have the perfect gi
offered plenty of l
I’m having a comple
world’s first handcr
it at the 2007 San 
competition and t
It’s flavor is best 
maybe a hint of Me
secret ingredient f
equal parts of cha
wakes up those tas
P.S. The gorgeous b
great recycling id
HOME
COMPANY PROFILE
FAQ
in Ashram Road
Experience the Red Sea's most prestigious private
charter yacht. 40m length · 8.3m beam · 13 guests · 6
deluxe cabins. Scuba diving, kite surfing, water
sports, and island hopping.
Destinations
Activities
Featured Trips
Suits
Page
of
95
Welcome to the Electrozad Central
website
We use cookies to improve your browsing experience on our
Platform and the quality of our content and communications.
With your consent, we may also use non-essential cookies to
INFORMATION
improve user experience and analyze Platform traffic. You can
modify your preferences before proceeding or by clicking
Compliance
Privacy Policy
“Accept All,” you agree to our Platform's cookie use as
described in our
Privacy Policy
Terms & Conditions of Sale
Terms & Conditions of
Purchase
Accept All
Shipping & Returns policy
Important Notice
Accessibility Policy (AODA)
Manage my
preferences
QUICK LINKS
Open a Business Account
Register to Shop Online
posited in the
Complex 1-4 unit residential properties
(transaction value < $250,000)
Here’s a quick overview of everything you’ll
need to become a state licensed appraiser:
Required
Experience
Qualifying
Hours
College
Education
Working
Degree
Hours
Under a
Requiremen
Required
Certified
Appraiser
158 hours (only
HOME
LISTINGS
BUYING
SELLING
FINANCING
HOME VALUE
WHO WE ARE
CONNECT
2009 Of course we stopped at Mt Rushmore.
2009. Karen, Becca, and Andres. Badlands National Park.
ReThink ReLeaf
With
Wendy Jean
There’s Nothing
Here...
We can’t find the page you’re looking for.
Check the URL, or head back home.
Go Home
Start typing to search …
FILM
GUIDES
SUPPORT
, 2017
================================
## [Exercise requirements]
Search the listing above for the string "preferences" and return each line it appears on.

## [Task output]
modify your preferences before proceeding or by clicking
preferences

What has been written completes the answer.